One study argues to upload reserve warheads starting in 2026 when New START expires. This may be premature assuming a hedge upload capability that can be fully executed in one to three years, well before China’s new ICBMs become fully operational in 2035. If this estimate holds, there is more time to work the “two peer” problem while pressing to eliminate any force upload capability shortfalls. And what if, after New START expires, Russia presses to extend limits in some form simply to constrain any U.S. upload so that China might catch up? Would the U.S. reject such a proposal from Russia? Pressing for an earlier than needed upload, possibly via a unilateral decision not to seek to extend arms limits, would be contentious and has potential to upset the so far bipartisan consensus on modernization. On the other hand, being skeptical of intelligence assessments is prudent policy; we must consider that China could accelerate its buildup. Uploading sooner hedges that risk.

If one is optimistic regarding the 2035 estimate, prudent and timely U.S. force augmentation would begin in the 2030 timeframe. This would provide time both to build a political consensus for augmentation without jeopardizing the ongoing modernization program, and to fix any force upload shortfalls. It would also provide time for other strategies (e.g., diplomacy, arms control, U.S.-China dialog on strategic stability) that, while perhaps unlikely to succeed in the current security environment could, if they did, conceivably mitigate if not alleviate upload needs.

Some further thoughts on deterrence

The most likely path to peer nuclear conflict involves escalation from an ongoing regional conventional conflict. Increased forward-deployment of U.S. conventional forces could help to deter such conflict in the first place by the ability to bring force to bear more quickly and reduce reliance on vulnerable reinforcement routes.
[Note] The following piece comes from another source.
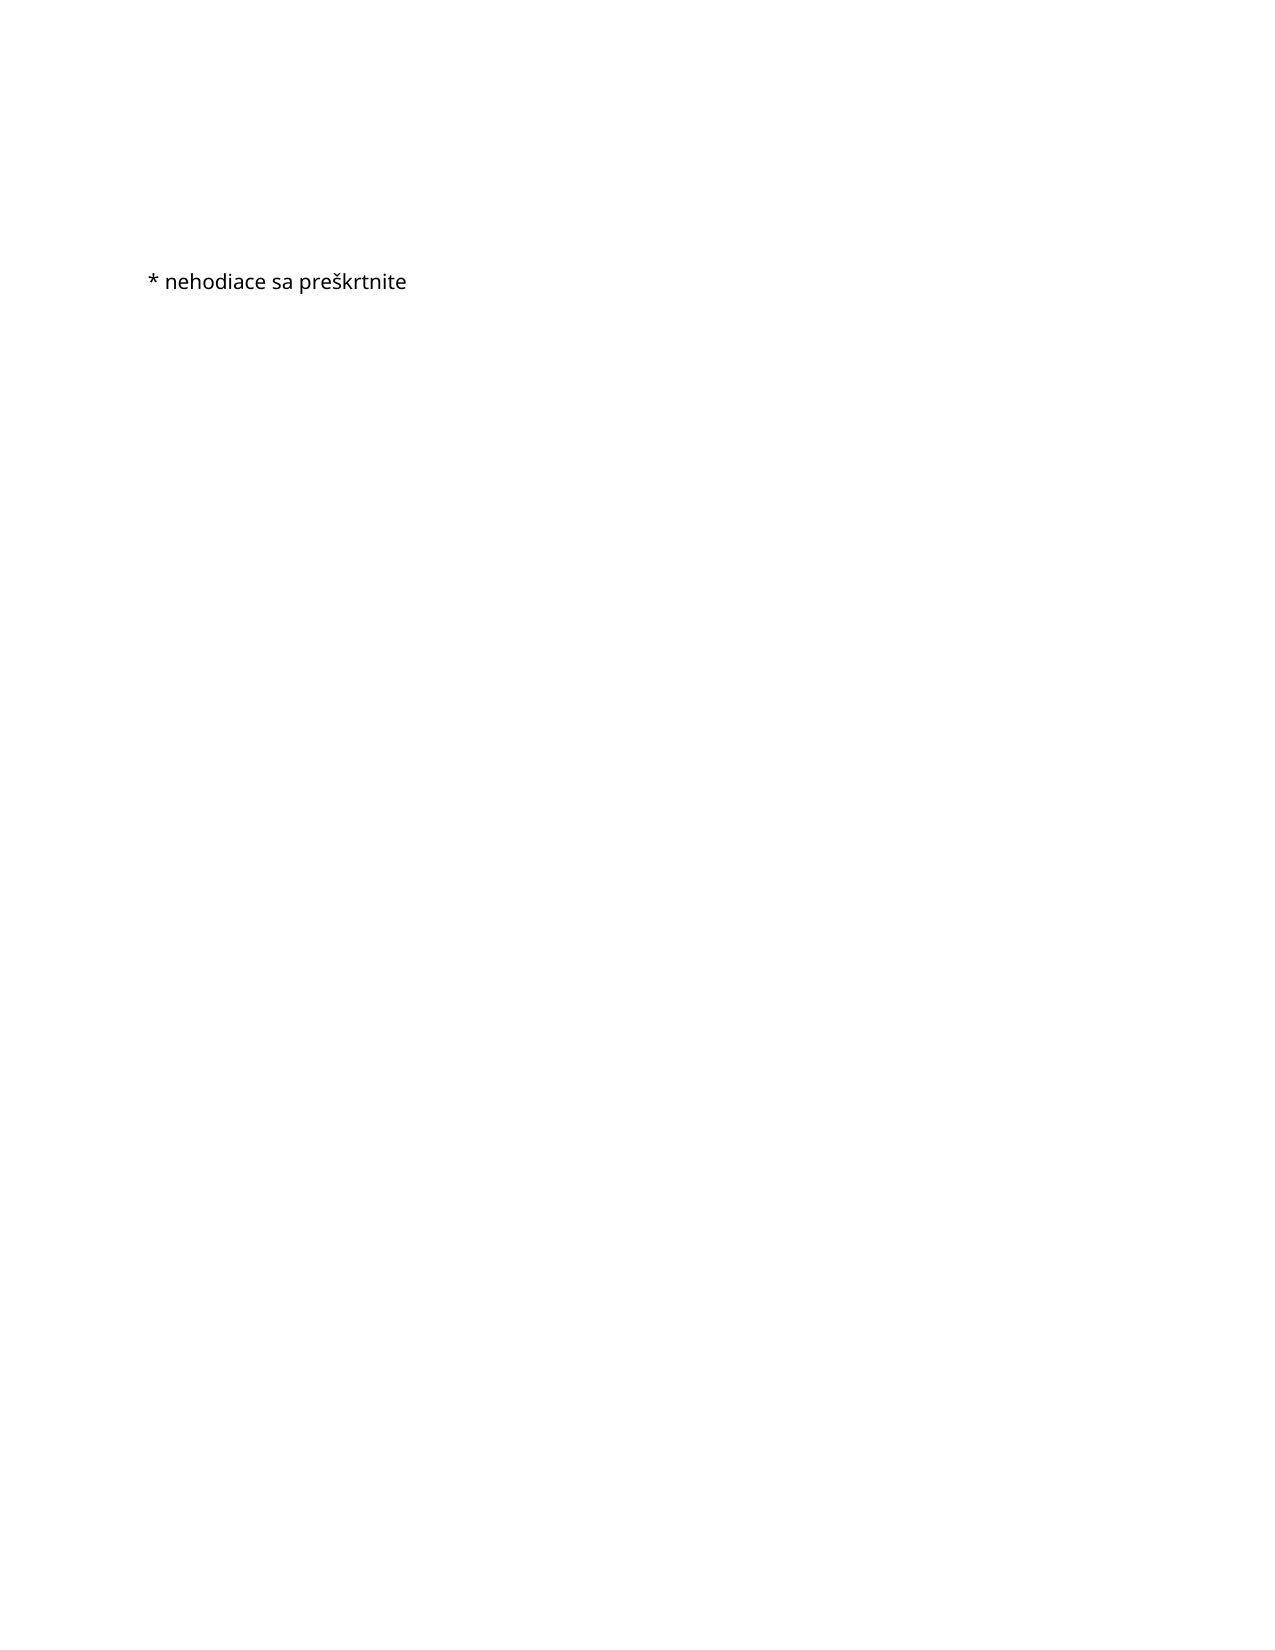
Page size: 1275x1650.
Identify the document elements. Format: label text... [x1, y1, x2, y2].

text * nehodiace sa preškrtnite [148, 267, 1127, 295]
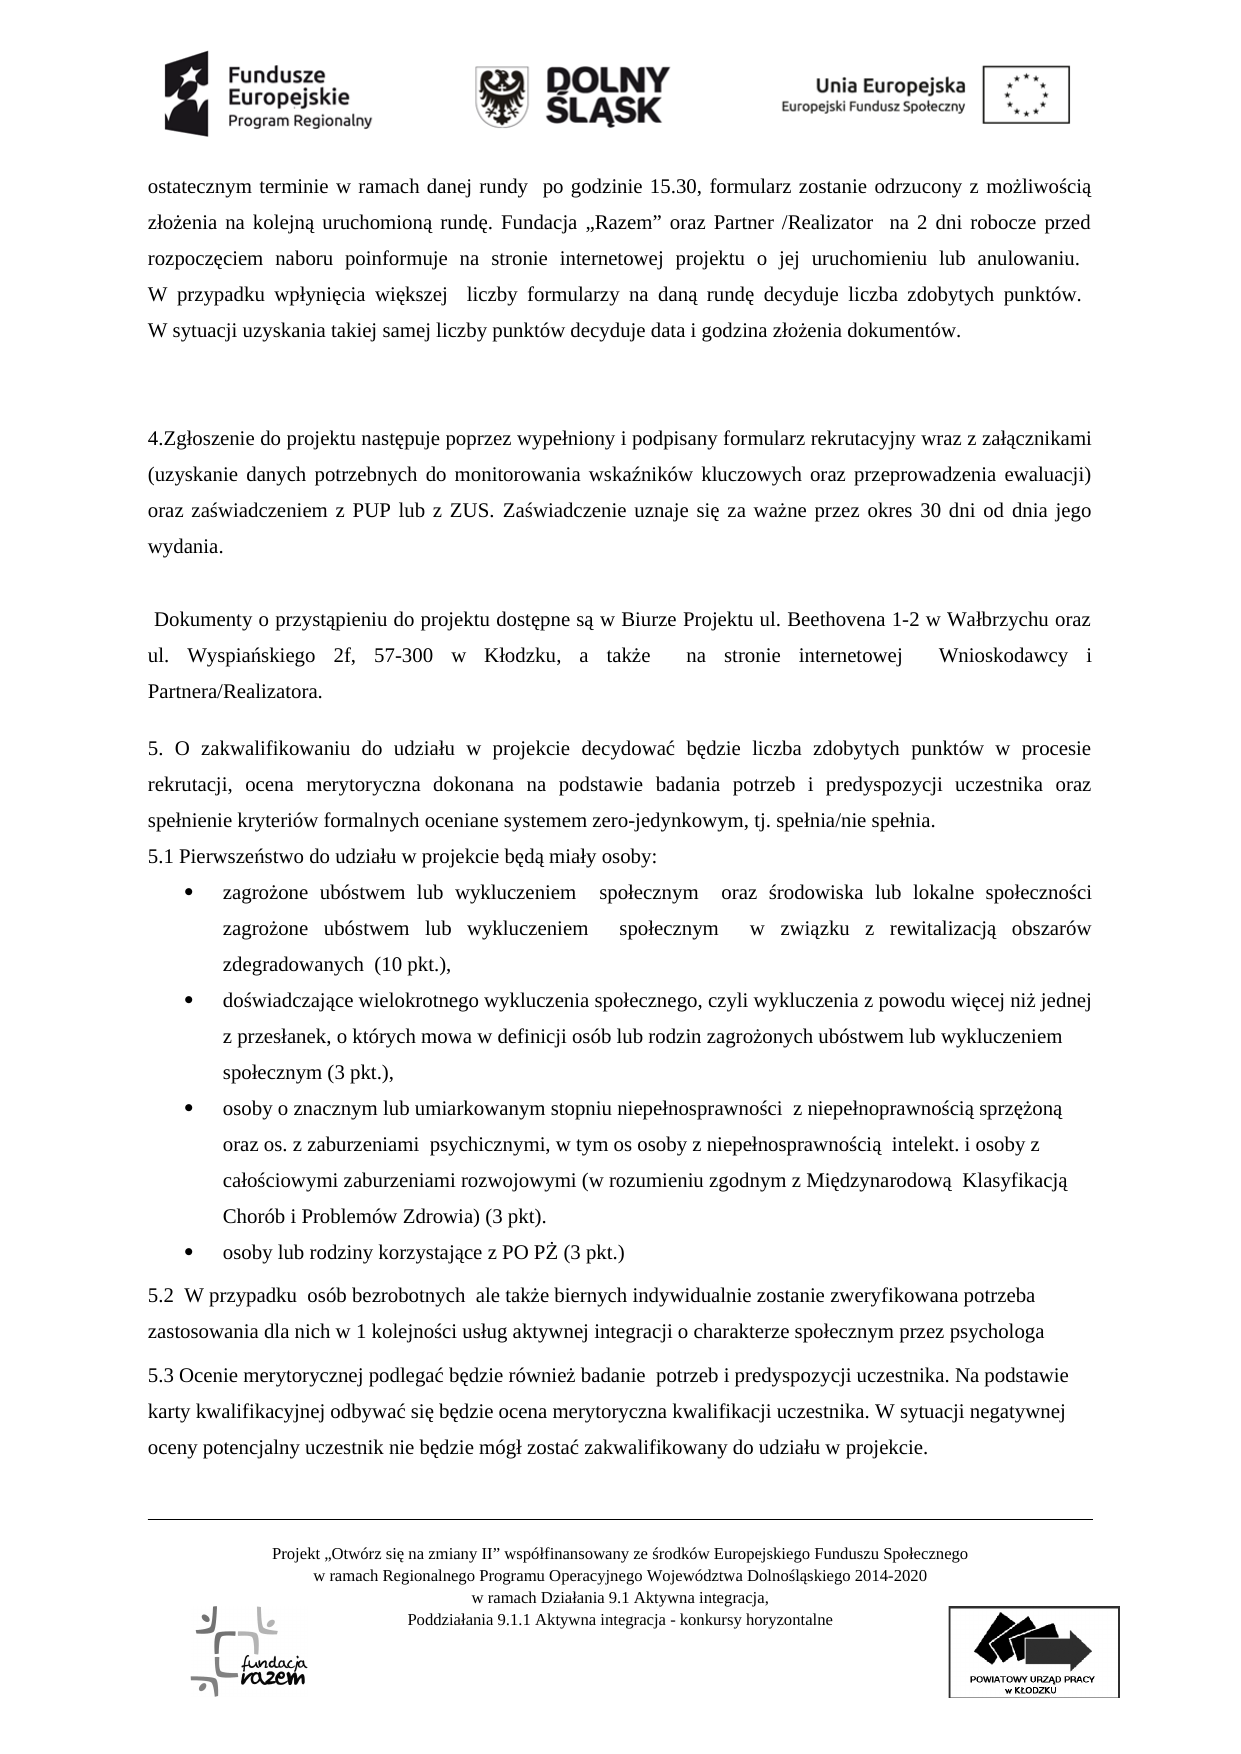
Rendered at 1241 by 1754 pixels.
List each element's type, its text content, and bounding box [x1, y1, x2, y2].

The goal is to prevent faits accomplis. In recent years, progress has been made in NATO Europe, but more could be done there and in Asia. In addition, conventional deterrence could be strengthened by ensuring that weapons and command and control assets are sufficiently hardened to moderately severe nuclear environments, and that the U.S. regional commands, supported by Strategic Command, adapt their planning to fight the war once nuclear weapons are introduced to the conventional battlefield. Additional deployment of new or existing types of U.S. non-strategic nuclear forces, to include a modern nuclear, land-attack sea-launched cruise missile (SLCM-N), would bolster deterrence and help reduce the need for ICBM warhead augmentation.

Conclusion

The Biden team, if it is not already doing so, should, with urgency over coming months, establish a DoD-led process to review the Russian and Chinese nuclear programs, their potential for acceleration, the implications of Sino-Russia condominium in the nuclear arena and the status of U.S. force upload capabilities, and develop a set of response options for Presidential decision. At minimum, a decision is warranted to ensure a viable, executable option to field a few hundred additional ICBM warheads to meet emerging deterrence needs in the 2030 timeframe.

I would like to acknowledge very useful discussions with Frank Miller, Keith Payne, Brad Roberts, and Rob Soofer in preparing this paper. Recommendations and conclusions are my own.

John R. Harvey, Ph.D., served in senior posts in the Departments of Energy and Defense overseeing U.S. nuclear weapons policies and programs including, from 2009-13, as Principal Deputy Assistant Secretary of Defense for Nuclear, Chemical, and Biological Defense Programs.